CHALLENGE: Rewrite the material below, changing every "Courier Prime" to "DejaVu Sans Mono" and leaving everything else unchanged. Do not include the pictures in your answer.

Stored data entries:
>>
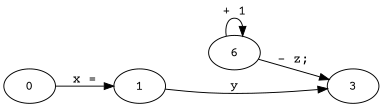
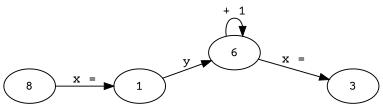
  digraph {
    fontname="Courier Prime"
    rankdir=LR
    node [fontname="Courier Prime"]
    edge [fontname="Courier Prime"]
-   0
+   0 [label=8]
    1
    n3 [label=6]
    3
    0 -> 1 [label="x ="]
-   1 -> 3 [label=y]
+   1 -> n3 [label=y]
    n3 -> n3 [label="+ 1"]
-   n3 -> 3 [label="- z;"]
+   n3 -> 3 [label="x ="]
  }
<<
THE OUTPUT:
  digraph {
    fontname="DejaVu Sans Mono"
    rankdir=LR
    node [fontname="DejaVu Sans Mono"]
    edge [fontname="DejaVu Sans Mono"]
-   0
+   0 [label=8]
    1
    n3 [label=6]
    3
    0 -> 1 [label="x ="]
-   1 -> 3 [label=y]
+   1 -> n3 [label=y]
    n3 -> n3 [label="+ 1"]
-   n3 -> 3 [label="- z;"]
+   n3 -> 3 [label="x ="]
  }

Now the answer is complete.